Now Microsoft is targeting academia with its emerging technology. Dubbed the Academic Research Request for Proposals, Microsoft plans to present five universities or educational institutions with $100,000 and two HoloLens kits each. While Microsoft itself of course intends to determine the potential research value of the HoloLens, it has listed a few specific points of interest on the HoloLens for Research website.

  • Data visualization

    • Example: Using mixed reality to make large data sets easier to navigate and understand.
  • Evolution of pedagogy in STEM, medical, and design education

    • Example: Using existing 3D assets or new 3D assets for high-value training (e.g., interactive 3D models for medical training).
  • Future of communication and distributed collaboration

    • Examples: Remote training and support, first-responder emergency management, and virtual conferences
  • Interactive art and experimental media

    • Examples: Narrative storytelling, new forms of artistic expression, interactive journalism
  • Psychology-related topics

    • Examples: Human perception and human-computer interaction
  • Solving difficult problems and contributing new insights that are specific to the applicant’s field 

For those interested in applying, it should be noted that a 1 – 3 page proposal must be submitted by 11:30pm PDT on September 5, 2015. The criteria for what’s expected within the proposal has been detailed on the Microsoft Research site.
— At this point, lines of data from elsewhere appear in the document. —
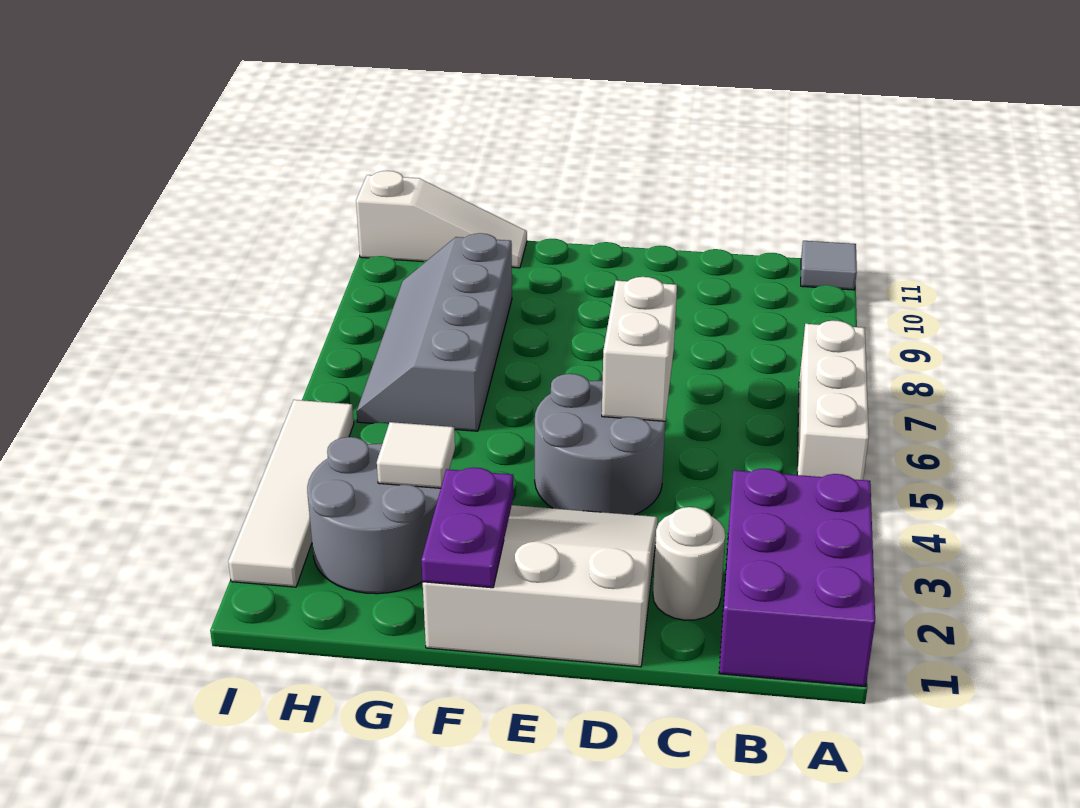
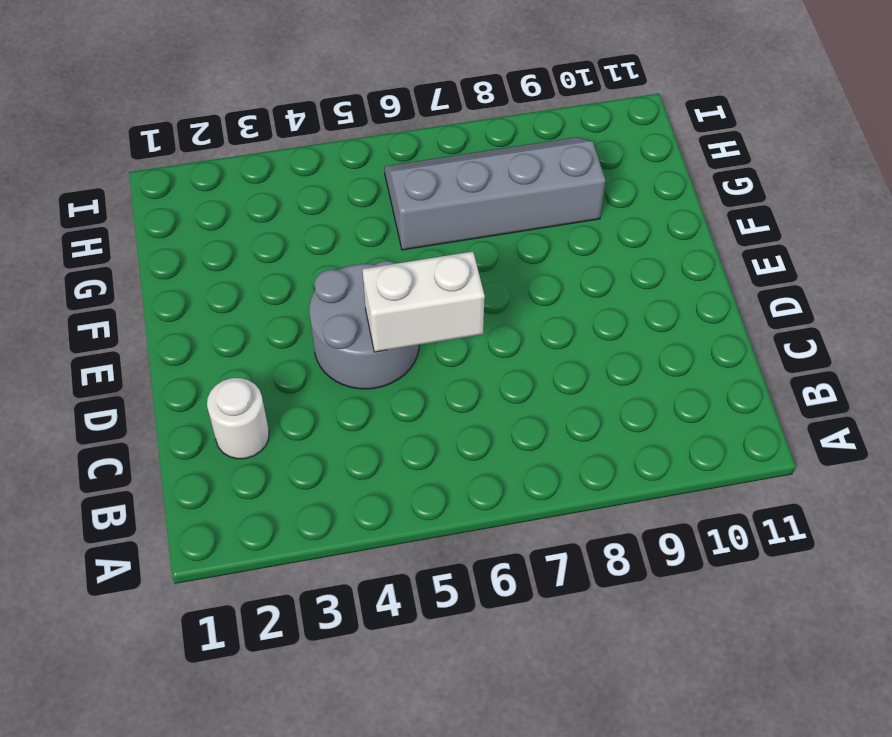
none -> purple brick A1:B3 level 1
none -> white brick A5:A7 level 1
none -> grey tile A11 level 1

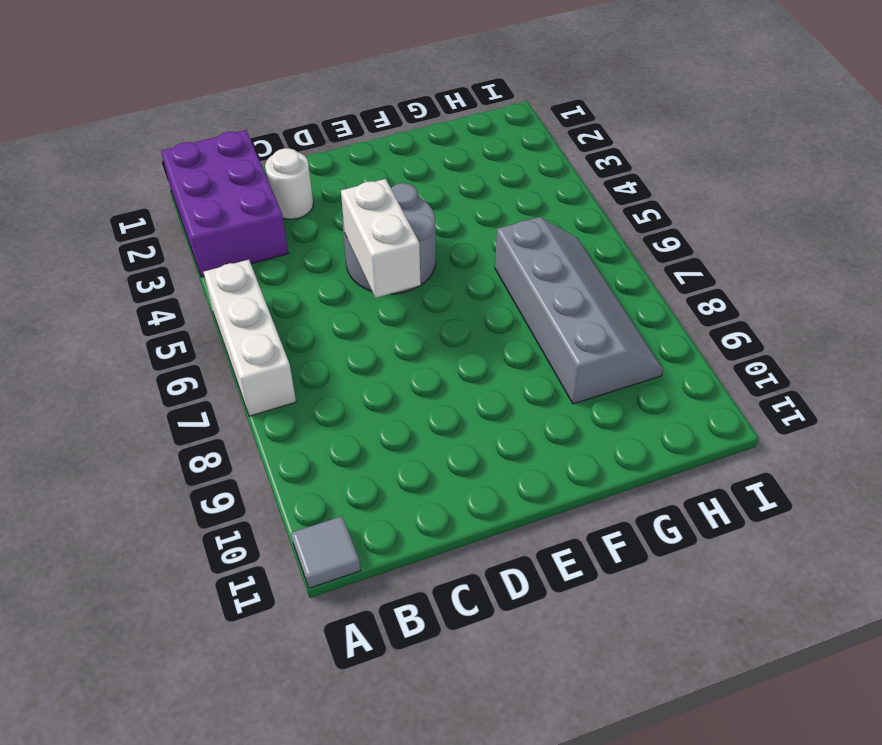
none -> white slope D1:F3 level 1 top 1
none -> grey round brick G2:H3 level 1
none -> white slope G11:I11 level 1 top I

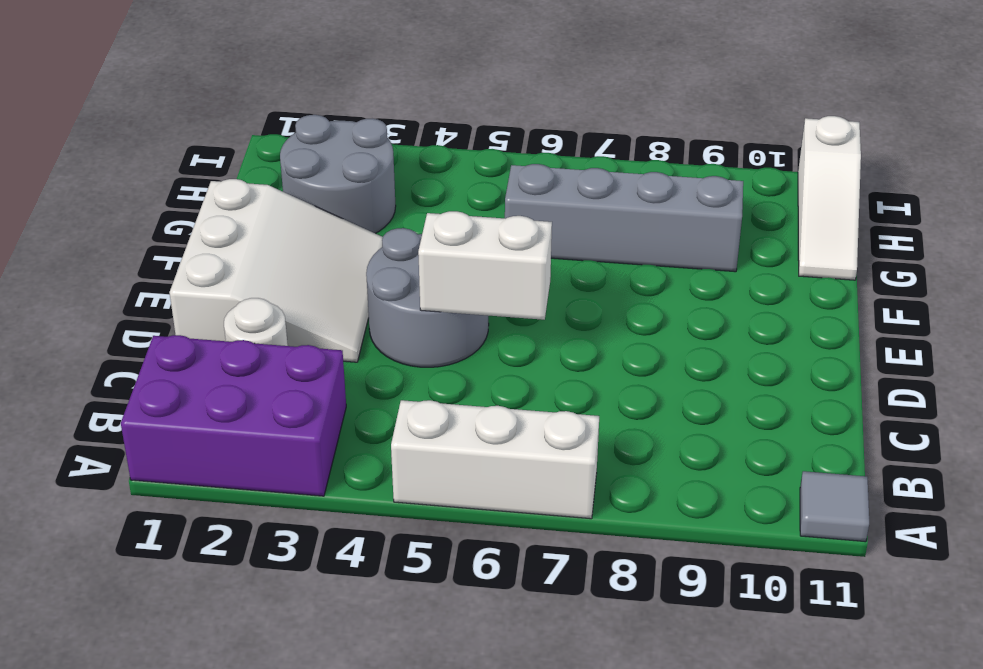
none -> white tile I2:I5 level 1
none -> purple plate F1:F2 level 2
none -> white tile G3 level 2

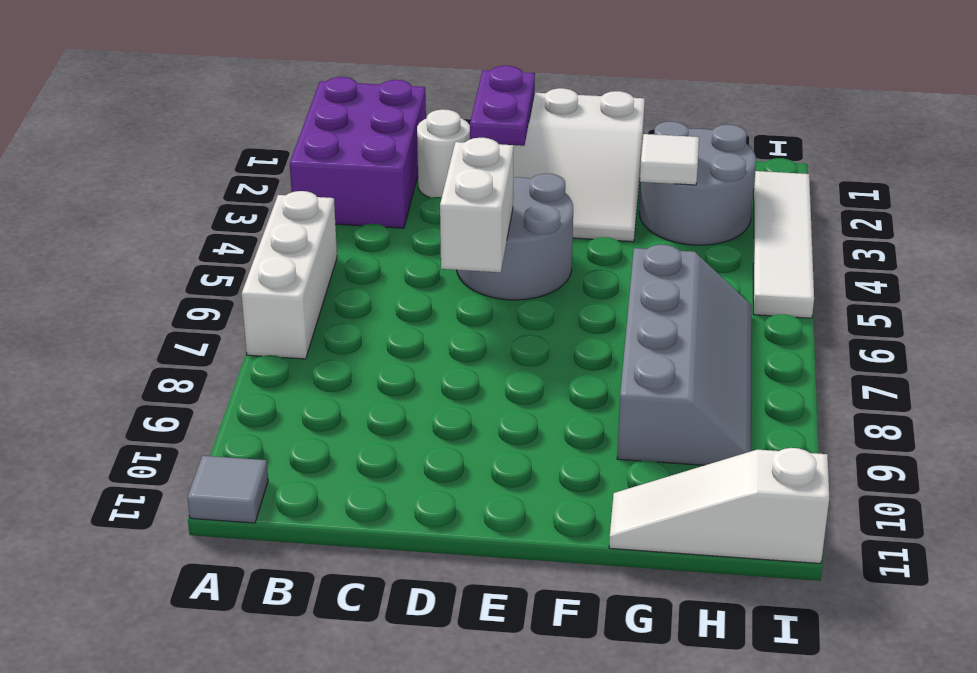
purple plate D1:D2 level 2 -> purple plate F1:F2 level 2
These include a project description, research approach, allotment of funds, and the roles of everyone involved.

Microsoft clarified that the $100,000 in funding would conclude after a year as it’s only meant to initiate project development. The firm is recommending that researchers seek alternative routes for funding in addition to Microsoft’s initial pledge. Any proposals received by Microsoft will be subject to review by a panel of experts and “Microsoft will select the worthiest proposals for funding.”